Harnessing protein language model for structure-based discovery of highly efficient and robust PET hydrolases

Title

AI-Driven Discovery of Efficient PET Hydrolases

One-Sentence Summary

This study introduces a computational pipeline using a protein language model and structure-based search to discover a novel, highly efficient, and thermostable PET hydrolase from nature.

Overview

Polyethylene terephthalate (PET) plastic waste poses a significant environmental problem. While some enzymes, known as PET hydrolases (PETases), can break down PET, their performance is often limited. This research introduces VenusMine, a computational pipeline designed to discover new and more effective PETases. The process began by using the known structure of an existing enzyme, IsPETase, as a template to search for structurally similar proteins from vast biological databases. A protein language model (PLM) was then used to screen these candidates, predicting their solubility and thermal stability. This screening narrowed the field to 34 promising proteins for laboratory testing. Biochemical validation confirmed that 14 of these candidates could degrade PET. One enzyme, named KbPETase, isolated from the bacterium Kibdelosporangium banguiense, was particularly effective. It showed a melting temperature 32°C higher than IsPETase and exhibited a 97-fold increase in degradation activity at 50°C compared to IsPETase at 30°C. Structural analysis confirmed that KbPETase has a stable and efficient architecture.

Novelty

The approach of this study differs from conventional enzyme discovery methods, which typically rely on sequence similarity. The VenusMine pipeline instead integrates a structure-based search with the predictive power of a protein language model. This combination allows for the identification of functionally related enzymes even when their amino acid sequences are not very similar; for instance, KbPETase shares only 30-50% sequence identity with previously known PETases. Using a PLM to pre-screen candidates for key properties like thermostability and solubility is also a key feature. This computational pre-screening significantly improves the efficiency of the discovery process by reducing the number of candidates that require expensive and time-consuming experimental validation, increasing the success rate of finding active enzymes.

My Perspective

In my view, this work illustrates a shift in how we can explore the vast, untapped library of proteins that nature has produced. The use of a protein language model goes beyond simple pattern matching; it leverages an AI that has learned some of the underlying “grammatical rules” of protein biology, connecting amino acid sequences to their structural and functional outcomes. This allows us to perform a kind of computational “bioprospecting” with greater precision. It is akin to searching for a specific type of tool in an immense warehouse, not by its color or brand (sequence), but by its functional shape (structure) and durability (predicted stability). This methodology enables the identification of enzymes that evolution has already optimized, which may serve as superior starting points for further engineering compared to well-studied but less robust enzymes.

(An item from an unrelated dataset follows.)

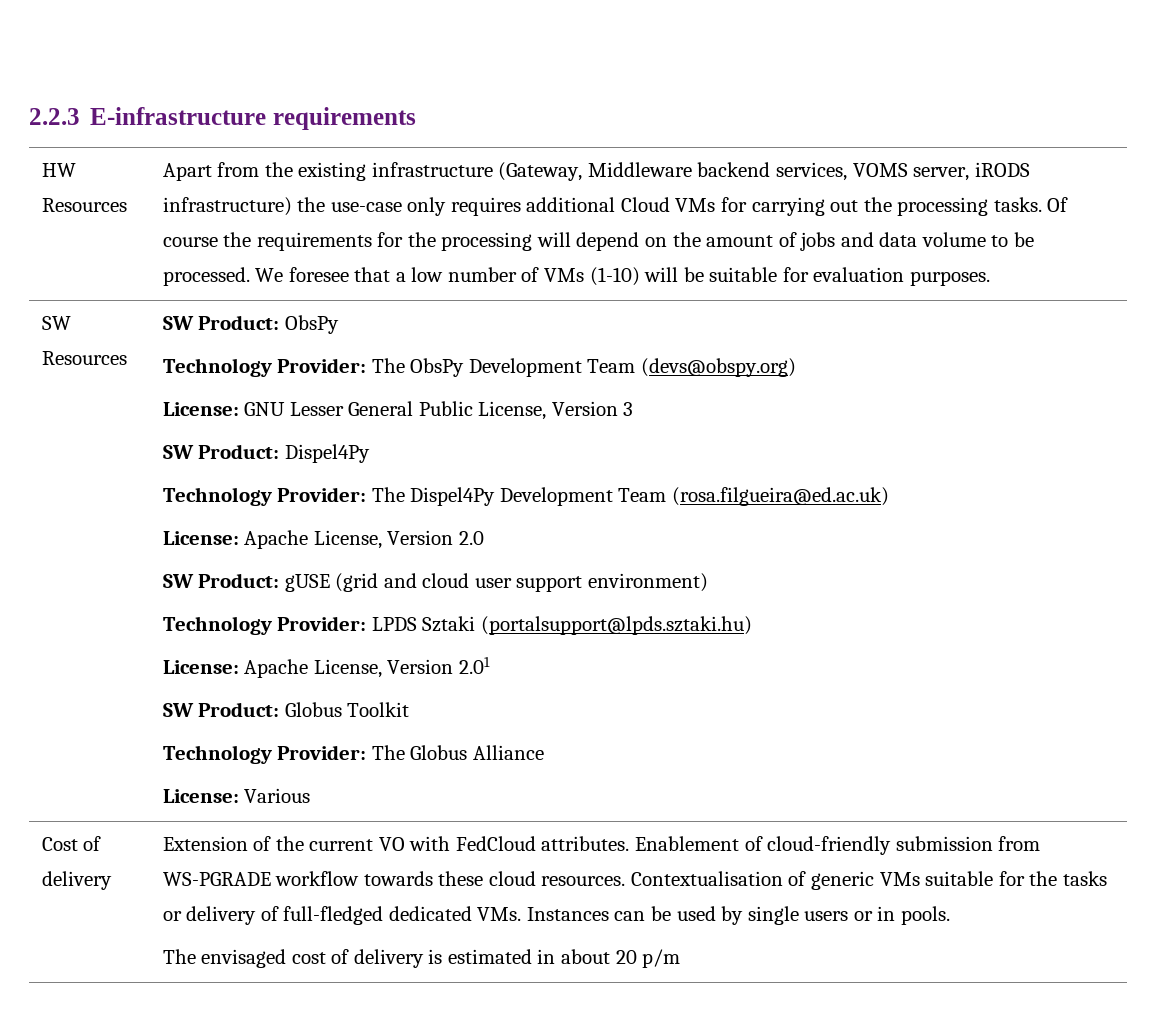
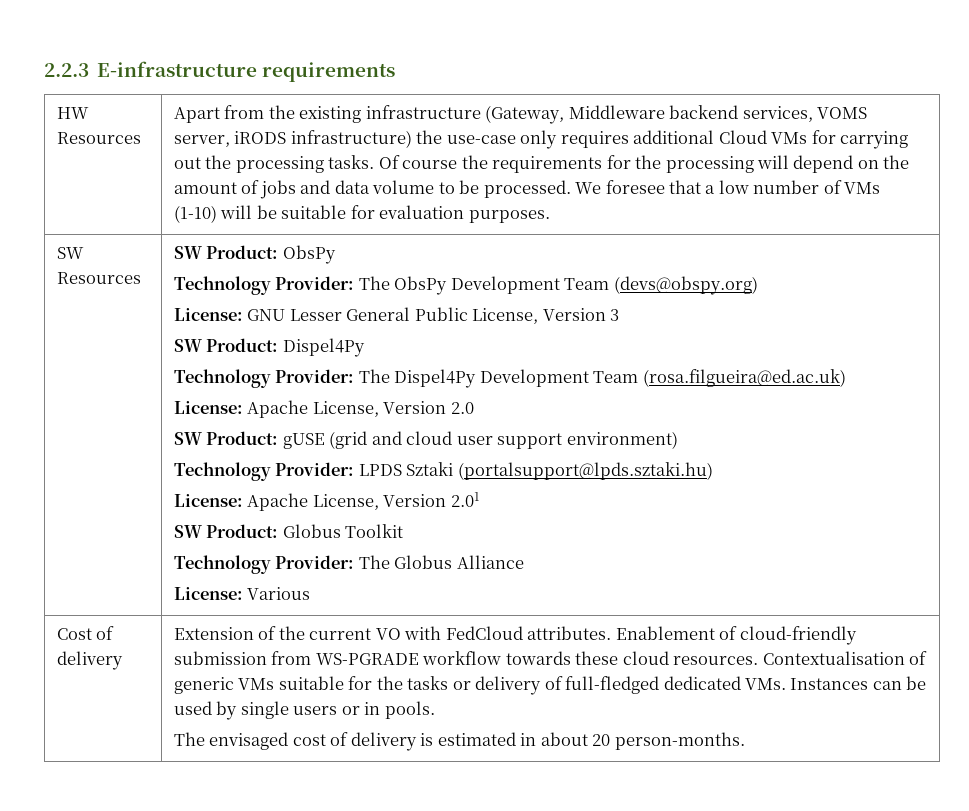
[642,949,681,968] p/m -> [614,732,745,750] person-months.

Potential Clinical / Research Applications

The VenusMine pipeline itself is a versatile tool that can be adapted to search for other enzymes with industrial or therapeutic value. For research, it could be applied to discover enzymes for degrading other types of plastics, producing biofuels, or synthesizing pharmaceuticals. The discovered enzyme, KbPETase, has direct applications in industrial PET recycling. Its high thermal stability and catalytic efficiency make it a strong candidate for developing large-scale, energy-efficient plastic degradation processes. Furthermore, KbPETase provides a new molecular scaffold for protein engineers to use in directed evolution experiments, potentially leading to even more potent variants for bioremediation. While not directly clinical, the principles of using structure-based AI models to find robust proteins could be applied to the discovery or stabilization of therapeutic enzymes used in treating metabolic disorders.